Psoriasis causes thick scaly plaques covered with silvery white scales. Scabies leads to an extremely itchy rash composed of tiny red bumps, blisters or scaly skin without silvery scaling. Scabies also forms thin, snake-like burrows visible on the skin surface unlike psoriasis.

Can scabies be mistaken for psoriasis?

Yes, the appearance of scabies rash alone can be confused with psoriasis in the early stages. The distribution patterns also may overlap. However, scabies involves itch mite burrows and is severely itchy, especially at night unlike psoriasis. Appropriate diagnostic tests can accurately differentiate between scabies infection and psoriatic plaques.

No, psoriasis and scabies do not have any direct correlation. Their pathogeneses differ markedly. Psoriasis is caused by faulty immune mechanisms while scabies is due to a human itch mite infestation. Flare-ups in psoriasis does not predispose towards getting scabies. However, severe scabies infection can worsen inflammation in pre-existing psoriasis.

How to prevent scabies and psoriasis flare-ups?

Avoiding known triggers is key to preventing psoriasis flares, which include – skin trauma, respiratory infections, stress, certain medications, alcohol and smoking. For scabies, avoiding direct skin contact with infected persons prevents transmission. Practicing good hygiene, disinfecting bedding/clothes and prompt treatment of infected contacts also prevents scabies spread.

What are the first-line treatment options for scabies and psoriasis?

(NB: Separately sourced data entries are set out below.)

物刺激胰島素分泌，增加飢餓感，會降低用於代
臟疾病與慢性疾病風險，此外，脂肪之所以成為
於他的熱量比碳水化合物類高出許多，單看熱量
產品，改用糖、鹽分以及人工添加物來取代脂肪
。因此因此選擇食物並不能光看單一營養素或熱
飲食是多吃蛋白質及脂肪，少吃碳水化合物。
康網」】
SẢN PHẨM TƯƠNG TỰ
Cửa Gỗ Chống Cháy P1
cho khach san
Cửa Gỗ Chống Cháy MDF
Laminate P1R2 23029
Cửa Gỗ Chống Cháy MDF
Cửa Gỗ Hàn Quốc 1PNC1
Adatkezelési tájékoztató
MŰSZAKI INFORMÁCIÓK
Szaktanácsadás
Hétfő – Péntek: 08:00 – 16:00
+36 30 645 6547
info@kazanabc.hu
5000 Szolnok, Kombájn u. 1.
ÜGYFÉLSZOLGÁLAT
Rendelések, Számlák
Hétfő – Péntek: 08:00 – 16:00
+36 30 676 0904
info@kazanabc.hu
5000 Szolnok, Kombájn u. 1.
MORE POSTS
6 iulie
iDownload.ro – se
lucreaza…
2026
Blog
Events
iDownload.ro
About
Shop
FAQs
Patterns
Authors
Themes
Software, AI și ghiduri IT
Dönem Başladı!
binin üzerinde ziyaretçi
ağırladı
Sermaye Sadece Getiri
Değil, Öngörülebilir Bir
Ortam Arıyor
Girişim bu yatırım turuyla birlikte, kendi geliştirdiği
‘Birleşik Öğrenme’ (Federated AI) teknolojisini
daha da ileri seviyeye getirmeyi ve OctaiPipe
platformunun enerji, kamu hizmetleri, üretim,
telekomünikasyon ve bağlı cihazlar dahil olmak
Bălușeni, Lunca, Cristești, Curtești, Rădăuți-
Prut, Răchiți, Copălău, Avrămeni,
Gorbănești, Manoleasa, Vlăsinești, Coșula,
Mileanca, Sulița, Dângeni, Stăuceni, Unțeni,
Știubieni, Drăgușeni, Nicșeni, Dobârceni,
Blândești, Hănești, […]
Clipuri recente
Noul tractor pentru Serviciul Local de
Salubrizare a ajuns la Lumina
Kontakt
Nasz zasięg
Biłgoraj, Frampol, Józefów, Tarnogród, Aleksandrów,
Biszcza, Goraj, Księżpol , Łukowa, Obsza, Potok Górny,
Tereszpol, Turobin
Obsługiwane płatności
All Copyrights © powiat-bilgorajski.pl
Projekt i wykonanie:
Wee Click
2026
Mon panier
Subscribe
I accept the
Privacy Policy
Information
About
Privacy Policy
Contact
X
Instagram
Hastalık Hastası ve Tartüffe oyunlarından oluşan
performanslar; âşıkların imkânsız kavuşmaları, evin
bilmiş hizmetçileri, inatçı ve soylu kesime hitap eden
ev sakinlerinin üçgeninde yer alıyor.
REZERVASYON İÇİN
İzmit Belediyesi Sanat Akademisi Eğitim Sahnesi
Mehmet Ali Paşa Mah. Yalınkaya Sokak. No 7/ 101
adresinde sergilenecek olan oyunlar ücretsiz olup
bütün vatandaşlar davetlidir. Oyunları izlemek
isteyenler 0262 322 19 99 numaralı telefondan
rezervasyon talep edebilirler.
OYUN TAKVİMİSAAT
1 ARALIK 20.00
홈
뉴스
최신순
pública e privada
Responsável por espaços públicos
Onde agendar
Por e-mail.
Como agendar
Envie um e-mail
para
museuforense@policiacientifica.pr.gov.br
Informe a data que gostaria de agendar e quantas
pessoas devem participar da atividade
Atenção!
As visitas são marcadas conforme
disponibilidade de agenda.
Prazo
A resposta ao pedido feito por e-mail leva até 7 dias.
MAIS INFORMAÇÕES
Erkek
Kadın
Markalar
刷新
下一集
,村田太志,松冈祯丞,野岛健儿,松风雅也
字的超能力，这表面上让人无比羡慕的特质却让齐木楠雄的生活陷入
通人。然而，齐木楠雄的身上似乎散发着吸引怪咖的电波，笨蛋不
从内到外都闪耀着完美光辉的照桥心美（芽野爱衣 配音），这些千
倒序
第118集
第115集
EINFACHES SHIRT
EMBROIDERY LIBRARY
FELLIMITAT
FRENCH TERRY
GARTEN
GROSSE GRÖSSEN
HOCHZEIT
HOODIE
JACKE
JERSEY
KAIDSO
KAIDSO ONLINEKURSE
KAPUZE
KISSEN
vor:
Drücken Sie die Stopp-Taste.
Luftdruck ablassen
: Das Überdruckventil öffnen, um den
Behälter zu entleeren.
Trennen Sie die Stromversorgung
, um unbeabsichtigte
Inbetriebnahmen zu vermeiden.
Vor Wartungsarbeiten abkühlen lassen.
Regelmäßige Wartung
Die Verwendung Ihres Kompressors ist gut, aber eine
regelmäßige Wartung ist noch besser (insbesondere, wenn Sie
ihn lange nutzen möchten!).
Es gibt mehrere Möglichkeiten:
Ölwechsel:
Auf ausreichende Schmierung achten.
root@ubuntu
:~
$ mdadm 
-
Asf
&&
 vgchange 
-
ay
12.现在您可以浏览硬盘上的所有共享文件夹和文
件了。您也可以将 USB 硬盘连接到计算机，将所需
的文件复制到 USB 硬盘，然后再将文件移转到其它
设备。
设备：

Topical preparations constitute first-line treatment for both conditions:

  • For scabies – topical permethrin, lindane, benzyl benzoate, crotamiton
  • For psoriasis – topical corticosteroids, retinoids, vitamin D analogues

Based on severity, phototherapy or systemic oral medications may be warranted for psoriasis. Severe crusted scabies requires addition of oral ivermectin along with topical scabicides.

Key Takeaways

  • Psoriasis is an autoimmune condition causing red, thick scaly plaques while scabies is a parasitic skin infestation leading to severely itchy rash and burrows.
  • While both can show redness and irritation, scabies itch intensifies at night unlike psoriasis. Scabies also spreads via direct contact.
  • Psoriasis requires long term treatment and control of flares while scabies can be definitively cured.
  • Distinct diagnostic tests and distribution patterns of lesions help differentiate between these conditions.
  • Understanding the pathogenesis and treatment approach for both aids prompt diagnosis and effective management.

References

  1. Rendon A, Schäkel K. Psoriasis pathogenesis and treatment. Int J Mol Sci. 2019;20(6):1475.
  2. Goldust M, Rezaee E, Raghifar R, Naghavi-Behzad M. Ivermectin vs. lindane in the treatment of scabies. Ann Parasitol. 2013;59(1):37-41.